Y allí estaba yo, observando aquella Feria de las vanidades, y casi palpando las largas piernas de los secretos apostados a mi lado, que en su intento por protegerme de la muchedumbre se acercaban cada vez más a las mías. Mientras, me entretenía detallando los músculos -uno a uno- de los guapos policías que tenía enfrente y que prestos colaboraban con mi custodia ataviados con toda suerte de artilugios, de esos capaces de intimidar al más aventurado de los kamikazes y me decía “¡por favor, pero qué buenos están!”. Ante la tardanza en la salida de la soberana y su vástago, el ejercicio de curiosear la calle vista arriba y vista abajo, me obligaba a cruzar la mirada con los dos uniformados armados hasta los dientes que me miraban fijamente a la vez que hablaban por sus radios y me decía: “seguro que debo brillar en medio de tanto figurín, porque a estos guapos lo que les gustan son las mujeres naturales, así, como yo”.

En esas andaba, cruzando miraditas con los polis cuando de repente, en un momento en que el ruido de gaitas y gritos me permitió identificar un sonido claro, escuché que de la radio de uno de mis escoltas salían la palabras «chándal rojo» y, dada la escases de ese color en el paisaje de la tarde, como si a golpe de gong se encendiera una alerta dentro de mi pecho, mis ojos se clavaron fijamente en los de uno de los guapos uniformados. De pronto la calle toda se silenció para mí y ayudada de una insipiente lectura de labios –que pegados a la radio no paraban de moverse- entendí el significado del cruce de miradas con mis protectores.

imagesAnte la imposibilidad de levantarme del improvisado sofá, dada la gran expectativa causada por mi chándal rojo –por no decir el conjunto en general y con él toda yo-, para evitar movilizar más tropa, no tuve otro remedio que limitarme a respirar tranquila y quedarme quietecita a esperar la ahora tan «anhelada» salida de la señora Sofía y su hijo Felipe.  En una rápida decisión preferí reservar algo de pan para la cena y no poner nerviosa la mira de los francotiradores, que desde las azoteas estarían contando una a una cada peca de mi rostro. Así es que quité la mano del pan y la aparté de mi ACME y, como toda una niña buena, la puse sobre la otra para posarlas en mis rodillas de manera que, además de las pecas, lo francotiradores vieran que pese a la pinta de terrorista, lucía una manicura perfecta.

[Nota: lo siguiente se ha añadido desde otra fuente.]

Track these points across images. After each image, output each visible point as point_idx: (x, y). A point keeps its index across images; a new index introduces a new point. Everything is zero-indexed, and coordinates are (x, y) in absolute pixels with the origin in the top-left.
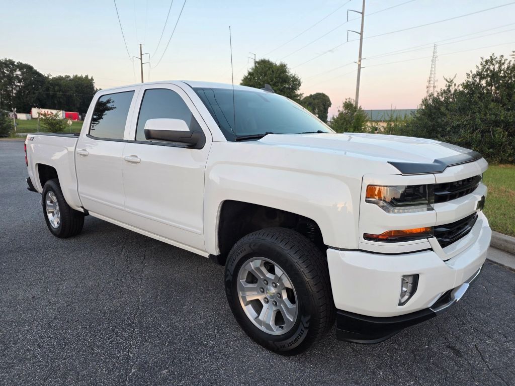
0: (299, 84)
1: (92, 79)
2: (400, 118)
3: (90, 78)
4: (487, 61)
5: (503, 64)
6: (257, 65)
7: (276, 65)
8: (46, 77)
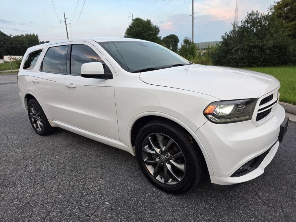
0: (159, 31)
1: (37, 36)
2: (213, 46)
3: (35, 35)
4: (250, 14)
5: (258, 15)
6: (134, 21)
7: (144, 21)
8: (9, 37)
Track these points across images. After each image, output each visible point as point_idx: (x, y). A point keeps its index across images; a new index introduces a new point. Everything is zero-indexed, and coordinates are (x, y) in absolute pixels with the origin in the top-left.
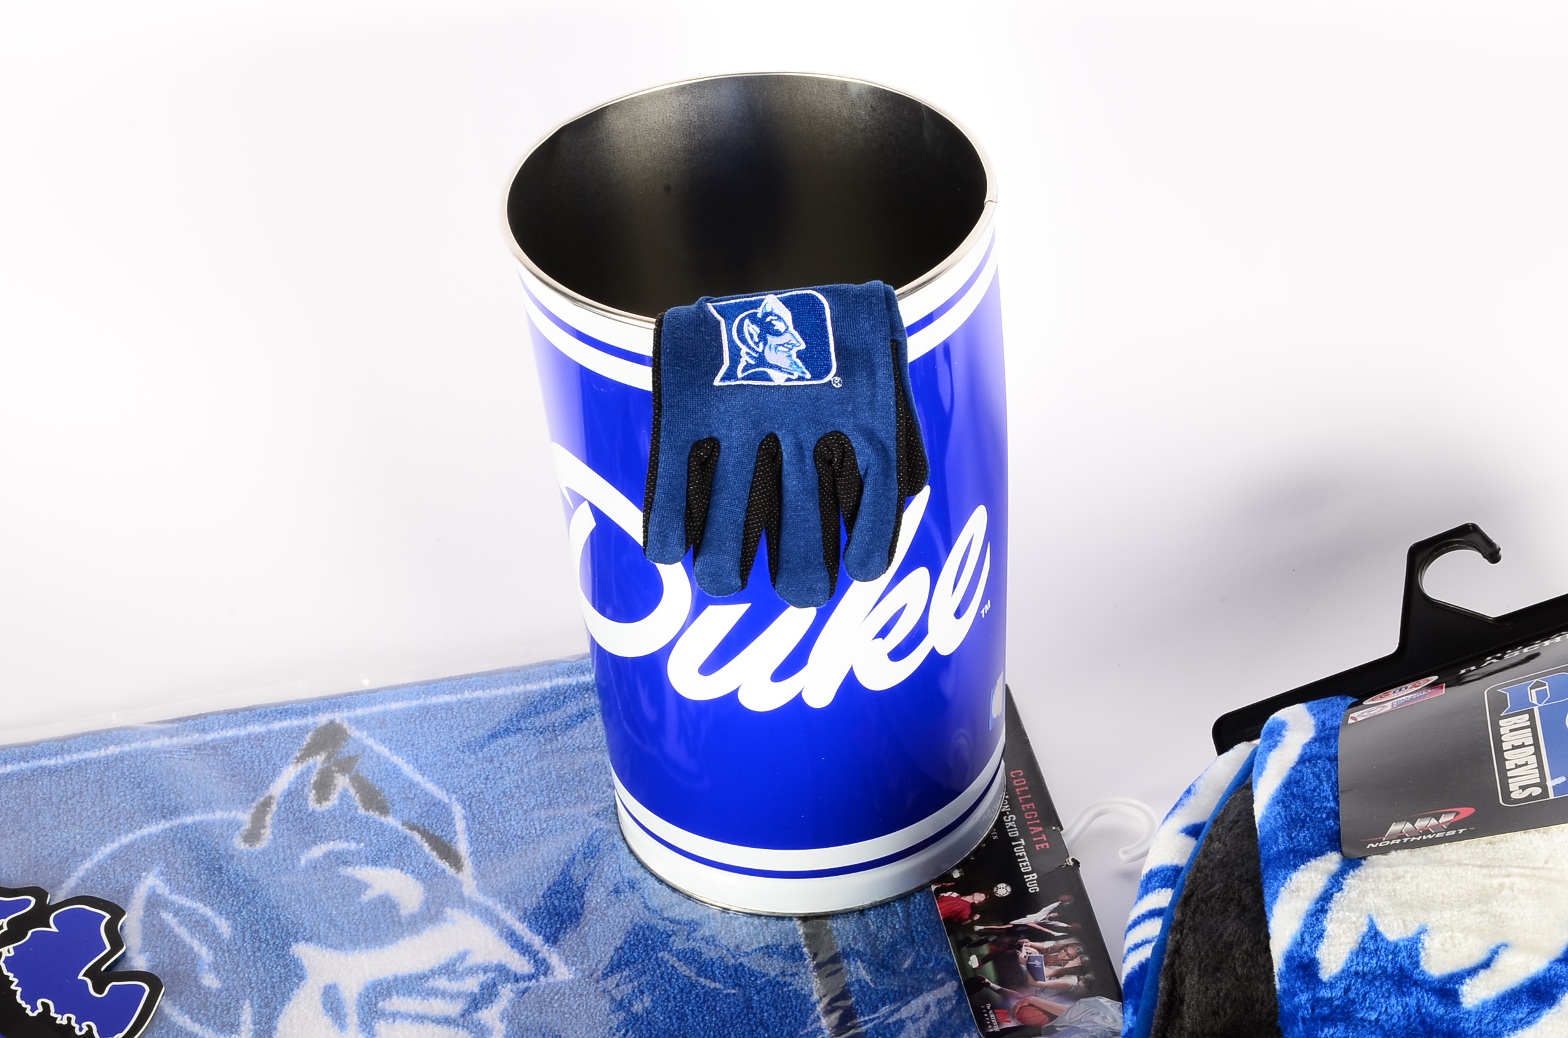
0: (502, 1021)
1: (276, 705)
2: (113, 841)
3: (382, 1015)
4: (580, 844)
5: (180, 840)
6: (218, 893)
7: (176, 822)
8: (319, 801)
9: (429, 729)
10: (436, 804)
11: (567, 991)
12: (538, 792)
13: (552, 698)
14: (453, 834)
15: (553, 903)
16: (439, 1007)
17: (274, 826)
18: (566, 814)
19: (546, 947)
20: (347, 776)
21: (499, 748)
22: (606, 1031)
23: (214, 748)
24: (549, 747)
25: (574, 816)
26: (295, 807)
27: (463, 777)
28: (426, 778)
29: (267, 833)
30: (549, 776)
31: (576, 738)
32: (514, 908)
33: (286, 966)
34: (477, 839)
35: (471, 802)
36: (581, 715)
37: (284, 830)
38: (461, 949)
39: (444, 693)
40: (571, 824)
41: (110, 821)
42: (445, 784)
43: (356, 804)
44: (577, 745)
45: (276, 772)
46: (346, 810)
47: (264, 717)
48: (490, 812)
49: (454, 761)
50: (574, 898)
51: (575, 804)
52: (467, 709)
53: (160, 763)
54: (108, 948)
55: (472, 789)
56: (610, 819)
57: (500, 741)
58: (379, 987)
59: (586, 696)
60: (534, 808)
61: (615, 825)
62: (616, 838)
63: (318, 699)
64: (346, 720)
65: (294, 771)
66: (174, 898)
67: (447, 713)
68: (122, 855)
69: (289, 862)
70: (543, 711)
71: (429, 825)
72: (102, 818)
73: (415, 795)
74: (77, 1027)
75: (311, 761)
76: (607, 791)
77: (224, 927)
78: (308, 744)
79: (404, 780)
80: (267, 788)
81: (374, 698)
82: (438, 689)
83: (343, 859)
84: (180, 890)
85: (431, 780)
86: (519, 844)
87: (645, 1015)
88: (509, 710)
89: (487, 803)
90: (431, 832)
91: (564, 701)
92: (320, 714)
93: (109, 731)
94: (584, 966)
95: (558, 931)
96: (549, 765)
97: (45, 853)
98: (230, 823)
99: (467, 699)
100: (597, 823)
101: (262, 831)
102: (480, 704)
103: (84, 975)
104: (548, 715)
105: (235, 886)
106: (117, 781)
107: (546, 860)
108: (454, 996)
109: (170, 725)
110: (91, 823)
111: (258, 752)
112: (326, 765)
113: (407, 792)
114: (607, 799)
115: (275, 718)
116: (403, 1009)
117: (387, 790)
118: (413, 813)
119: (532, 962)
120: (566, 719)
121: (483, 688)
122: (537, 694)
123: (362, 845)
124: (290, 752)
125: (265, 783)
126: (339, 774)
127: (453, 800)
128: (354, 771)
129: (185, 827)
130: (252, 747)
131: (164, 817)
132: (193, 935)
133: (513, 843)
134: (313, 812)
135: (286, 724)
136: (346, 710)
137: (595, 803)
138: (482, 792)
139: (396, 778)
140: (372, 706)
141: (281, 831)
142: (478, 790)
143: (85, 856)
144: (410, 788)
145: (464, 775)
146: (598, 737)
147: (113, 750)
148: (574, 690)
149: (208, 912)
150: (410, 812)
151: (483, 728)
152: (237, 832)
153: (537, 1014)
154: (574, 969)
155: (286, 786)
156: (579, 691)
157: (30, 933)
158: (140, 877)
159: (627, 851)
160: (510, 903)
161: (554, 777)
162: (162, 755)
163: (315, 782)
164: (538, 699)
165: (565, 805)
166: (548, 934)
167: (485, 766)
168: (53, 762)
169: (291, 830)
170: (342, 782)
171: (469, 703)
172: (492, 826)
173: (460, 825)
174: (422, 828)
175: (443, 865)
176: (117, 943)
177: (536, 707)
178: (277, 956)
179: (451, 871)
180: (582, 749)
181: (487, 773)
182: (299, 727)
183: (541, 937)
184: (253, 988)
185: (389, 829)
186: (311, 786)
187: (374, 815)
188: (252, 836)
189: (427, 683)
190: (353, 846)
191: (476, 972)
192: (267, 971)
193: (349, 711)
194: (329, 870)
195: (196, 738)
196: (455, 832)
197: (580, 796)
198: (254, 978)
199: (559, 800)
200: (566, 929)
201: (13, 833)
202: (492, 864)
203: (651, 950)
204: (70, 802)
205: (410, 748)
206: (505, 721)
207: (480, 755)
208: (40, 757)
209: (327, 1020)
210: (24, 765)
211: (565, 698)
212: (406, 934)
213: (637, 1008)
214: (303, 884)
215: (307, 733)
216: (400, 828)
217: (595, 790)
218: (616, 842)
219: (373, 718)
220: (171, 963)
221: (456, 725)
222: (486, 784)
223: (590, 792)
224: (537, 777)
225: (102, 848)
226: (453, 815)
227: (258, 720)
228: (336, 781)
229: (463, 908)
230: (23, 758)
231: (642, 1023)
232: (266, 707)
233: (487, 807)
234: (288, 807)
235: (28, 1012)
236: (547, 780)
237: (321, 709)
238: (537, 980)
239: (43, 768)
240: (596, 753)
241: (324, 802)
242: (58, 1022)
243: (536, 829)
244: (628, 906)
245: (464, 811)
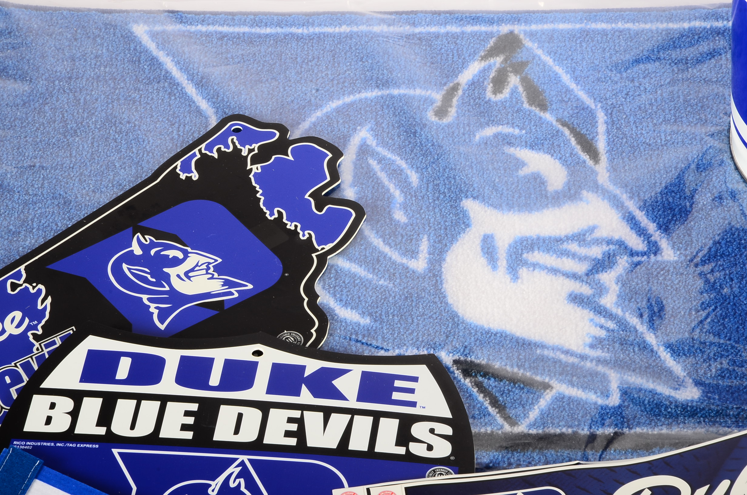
0: (617, 284)
1: (471, 12)
2: (339, 99)
3: (525, 263)
4: (696, 156)
5: (388, 106)
6: (412, 151)
7: (386, 92)
8: (495, 92)
9: (586, 48)
10: (585, 108)
11: (672, 269)
12: (667, 111)
13: (689, 37)
14: (595, 134)
15: (667, 200)
16: (569, 265)
17: (458, 107)
18: (687, 131)
19: (658, 232)
20: (518, 76)
21: (640, 72)
22: (699, 305)
23: (420, 39)
24: (680, 76)
25: (693, 134)
26: (476, 95)
27: (608, 91)
28: (579, 87)
29: (453, 111)
30: (678, 99)
31: (704, 71)
32: (637, 199)
33: (457, 215)
34: (614, 141)
35: (612, 111)
36: (711, 53)
37: (465, 111)
38: (591, 224)
39: (602, 21)
40: (691, 140)
41: (338, 83)
42: (594, 94)
43: (523, 99)
44: (703, 77)
45: (464, 65)
46: (514, 102)
47: (460, 21)
48: (626, 121)
49: (603, 77)
50: (685, 198)
51: (695, 124)
52: (619, 36)
53: (378, 45)
54: (329, 179)
55: (614, 101)
56: (723, 140)
57: (642, 66)
58: (525, 242)
59: (717, 38)
60: (662, 123)
61: (726, 145)
62: (726, 157)
63: (504, 12)
64: (522, 32)
65: (478, 67)
66: (379, 149)
67: (602, 38)
68: (344, 110)
69: (467, 136)
70: (680, 46)
71: (577, 124)
72: (332, 80)
73: (569, 99)
74: (301, 233)
75: (492, 60)
76: (723, 118)
77: (414, 178)
78: (492, 47)
79: (562, 86)
80: (457, 77)
81: (547, 18)
82: (598, 18)
83: (508, 140)
84: (384, 144)
85: (583, 89)
86: (646, 149)
87: (732, 297)
88: (652, 42)
89: (625, 113)
90: (578, 130)
91: (698, 41)
92: (503, 24)
93: (343, 14)
94: (687, 252)
95: (669, 221)
96: (679, 90)
97: (289, 99)
98: (426, 99)
99: (619, 28)
100: (711, 142)
101: (449, 109)
102: (630, 34)
103: (309, 196)
104: (683, 50)
105: (425, 148)
106: (345, 53)
107: (667, 165)
108: (582, 259)
109: (389, 16)
110: (324, 82)
111: (452, 47)
112: (503, 65)
113: (564, 96)
114: (722, 124)
115: (469, 23)
116: (541, 262)
117: (547, 92)
118: (566, 113)
119: (646, 242)
120: (698, 55)
121: (633, 21)
122: (676, 32)
123: (524, 132)
124: (477, 51)
125: (456, 72)
126: (512, 74)
127: (599, 107)
128: (524, 73)
129: (392, 97)
130: (448, 43)
131: (378, 87)
132: (390, 179)
133: (642, 148)
134: (489, 100)
135: (476, 28)
136: (523, 24)
137: (712, 126)
138: (622, 105)
139: (557, 83)
140: (544, 23)
141: (464, 112)
142: (619, 103)
143: (318, 107)
144: (566, 93)
145: (610, 89)
146: (722, 73)
147: (345, 29)
148: (707, 32)
149: (403, 164)
150: (563, 112)
151: (629, 53)
152: (430, 107)
153: (645, 283)
154: (678, 253)
155: (471, 78)
156: (711, 33)
157: (274, 157)
158: (356, 129)
159: (733, 167)
160: (633, 194)
161: (681, 100)
162: (381, 38)
163: (493, 77)
164: (677, 36)
165: (688, 124)
166: (661, 223)
167: (627, 84)
168: (300, 31)
169: (471, 112)
170: (514, 80)
171: (621, 32)
172: (627, 133)
173: (601, 128)
174: (571, 126)
175: (585, 157)
176: (335, 176)
177: (674, 42)
178: (451, 206)
179: (590, 162)
180: (707, 81)
181: (628, 90)
182: (486, 33)
183: (655, 224)
184: (431, 227)
185: (545, 122)
186: (490, 80)
187: (536, 110)
188: (441, 112)
189: (590, 11)
190: (517, 131)
191: (601, 243)
192: (443, 216)
193: (525, 25)
194: (496, 147)
195: (407, 29)
196: (597, 132)
197: (700, 119)
198: (432, 220)
199: (684, 119)
200: (676, 221)
201: (267, 80)
202: (623, 162)
203: (744, 248)
204: (310, 64)
205: (570, 61)
206: (648, 51)
207: (624, 75)
208: (291, 26)
209: (483, 261)
210: (279, 30)
211: (699, 38)
212: (549, 206)
213: (726, 291)
214: (476, 154)
215: (492, 38)
216: (554, 123)
217: (713, 116)
218: (725, 159)
219: (544, 34)
220: (372, 198)
221: (608, 48)
222: (626, 99)
223: (710, 116)
224: (668, 99)
225: (330, 103)
226: (597, 119)
227: (455, 23)
228: (509, 79)
229: (597, 192)
230: (279, 24)
231: (729, 303)
232: (463, 12)
233: (624, 117)
234: (470, 94)
235: (267, 215)
236: (676, 102)
237: (505, 20)
238: (648, 257)
239: (293, 35)
240: (718, 86)
241: (498, 94)
242: (288, 227)
243: (661, 140)
244: (728, 211)
245: (606, 118)
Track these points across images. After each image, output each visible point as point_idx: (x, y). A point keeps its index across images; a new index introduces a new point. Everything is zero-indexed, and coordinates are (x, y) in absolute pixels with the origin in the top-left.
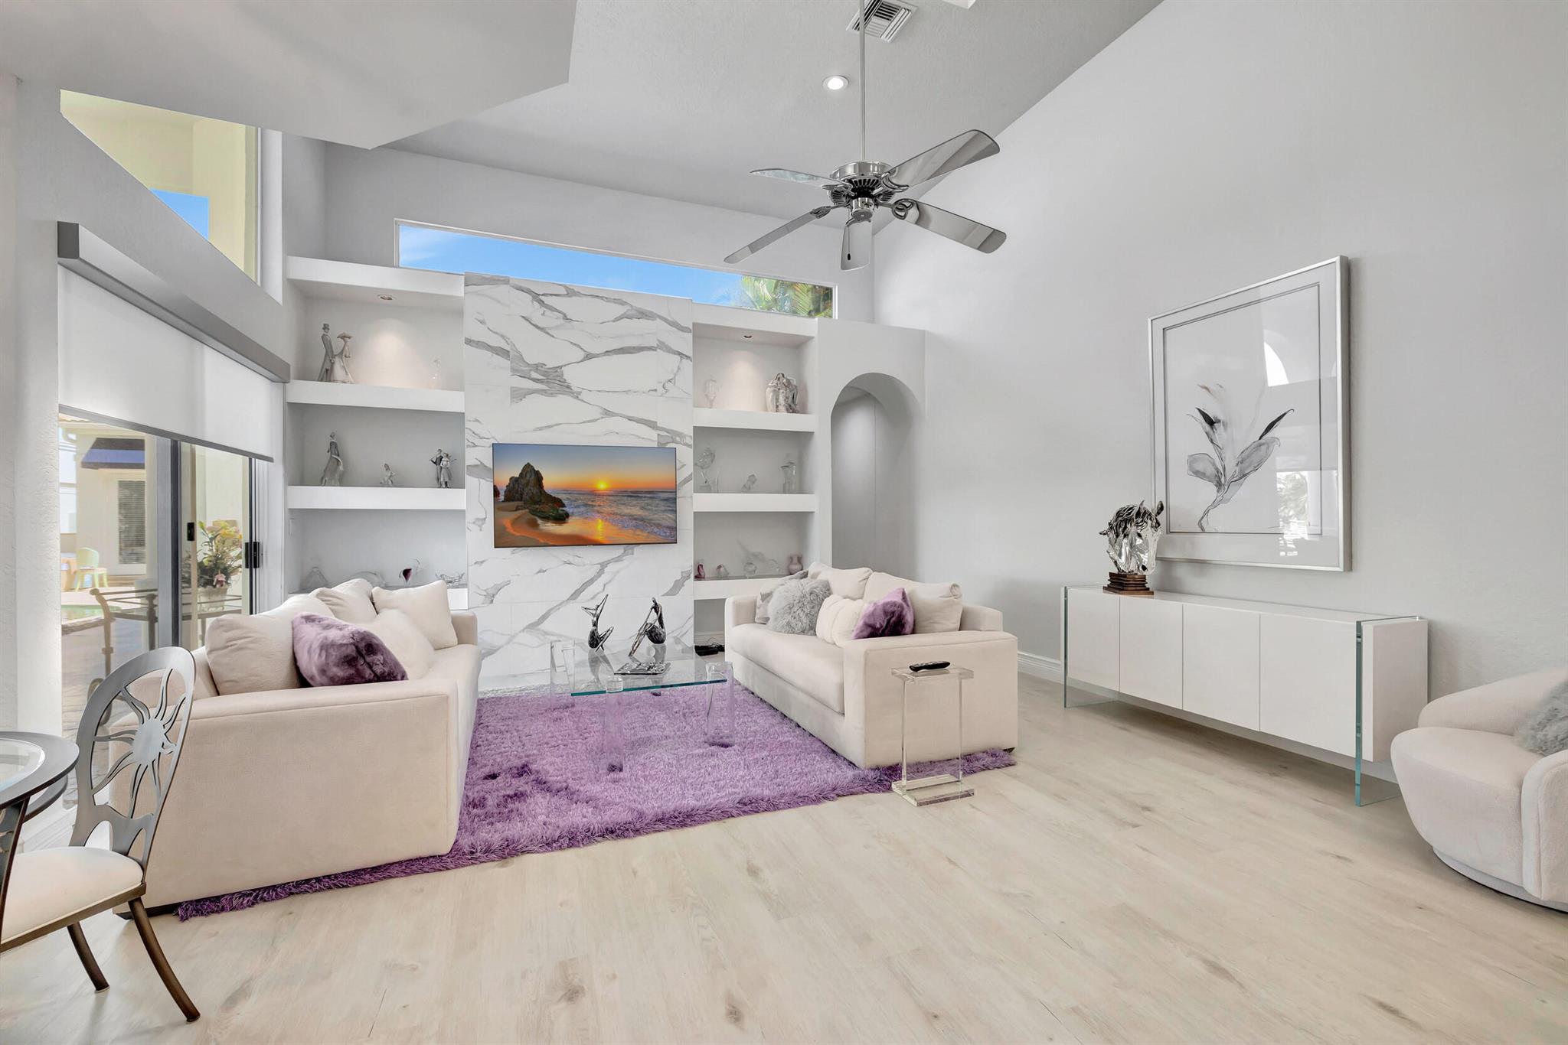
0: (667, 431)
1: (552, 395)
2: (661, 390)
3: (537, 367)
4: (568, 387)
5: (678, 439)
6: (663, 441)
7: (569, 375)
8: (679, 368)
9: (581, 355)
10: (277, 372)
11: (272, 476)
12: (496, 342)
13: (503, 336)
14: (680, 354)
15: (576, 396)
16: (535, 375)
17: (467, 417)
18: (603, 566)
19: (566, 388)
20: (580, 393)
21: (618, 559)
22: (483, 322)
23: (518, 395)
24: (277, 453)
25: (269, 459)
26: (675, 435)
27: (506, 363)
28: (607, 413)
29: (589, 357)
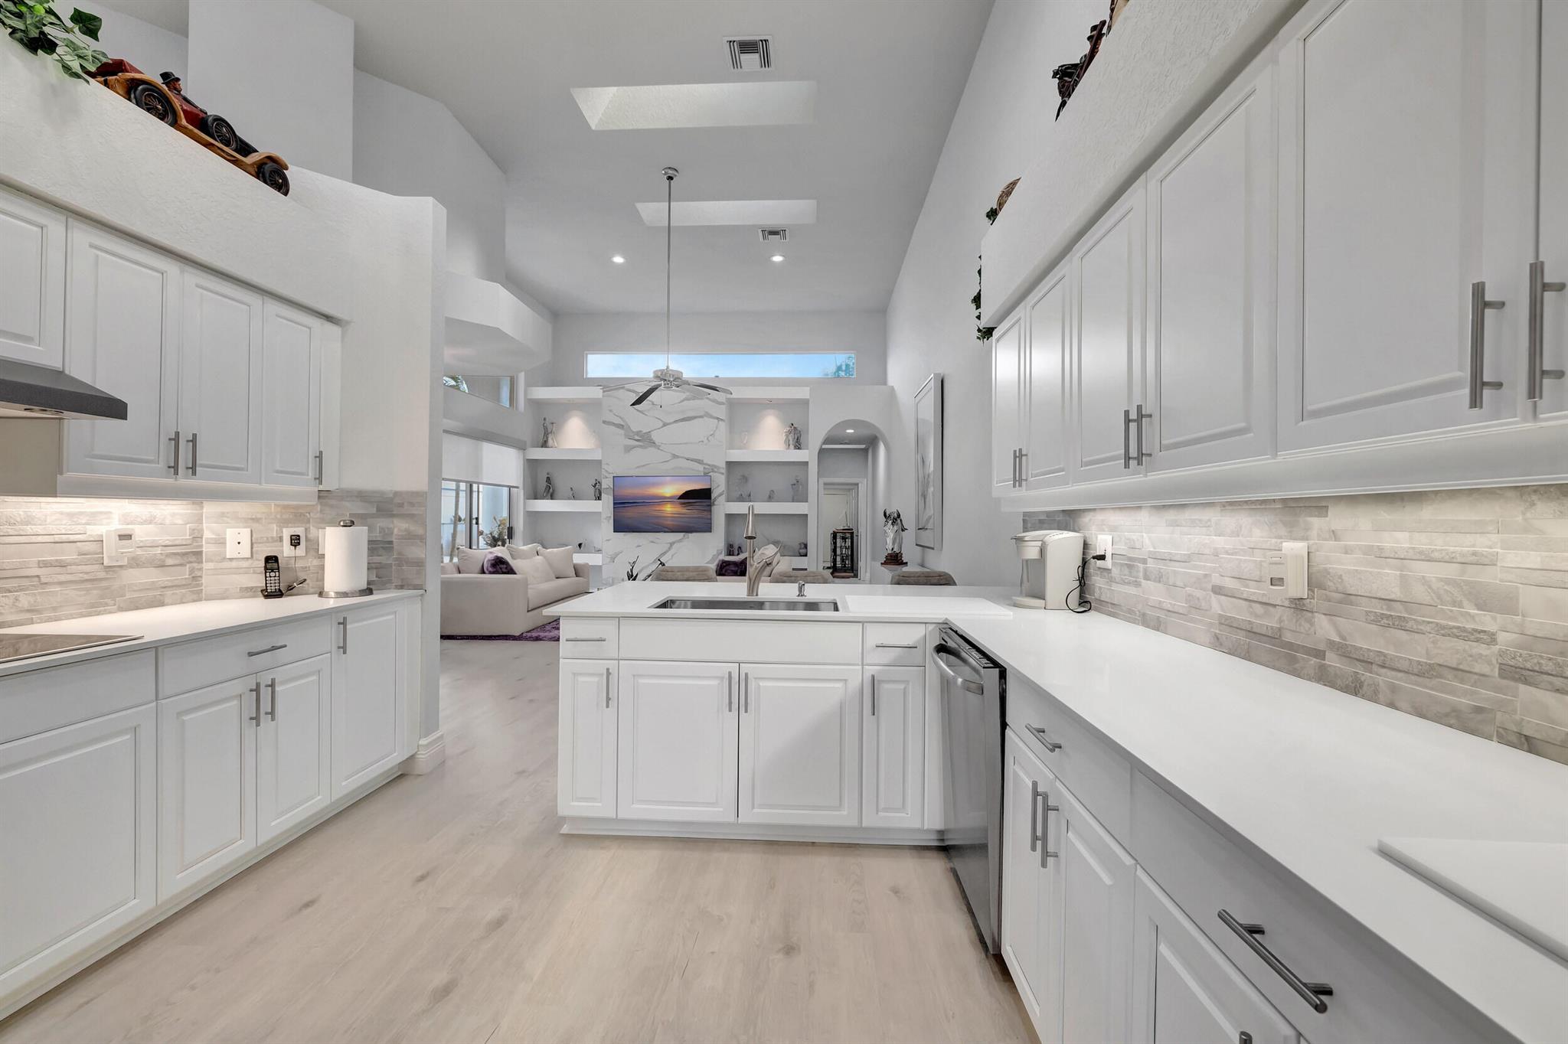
0: (709, 465)
1: (646, 448)
2: (706, 441)
3: (638, 433)
4: (654, 443)
5: (716, 470)
6: (706, 471)
7: (655, 436)
8: (717, 428)
9: (661, 424)
10: (521, 446)
11: (519, 494)
12: (618, 421)
13: (620, 417)
14: (718, 418)
15: (658, 448)
16: (637, 438)
17: (603, 462)
18: (672, 544)
19: (653, 443)
20: (660, 446)
21: (680, 541)
22: (611, 411)
23: (628, 449)
24: (521, 486)
25: (517, 487)
26: (714, 468)
27: (622, 432)
28: (675, 456)
29: (665, 425)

Y así fue como viví mis primeros Premios Príncipe de Asturias en la vieja Vetusta. En los años siguientes, mi experiencia sería como periodista y con acreditación de prensa trabajando para la revista Gente de Asturias. Desconozco, mientras los menesteres de mi labor me mantenían entretenida, cuál sería la amenaza terrorista que año tras año me fue relevando.

*Hoy, catorce años después y en medio de la polémica habitual alrededor de ellos, el Teatro Campoamor se viste de gala para entregar los primeros Premios Princesa de Asturias.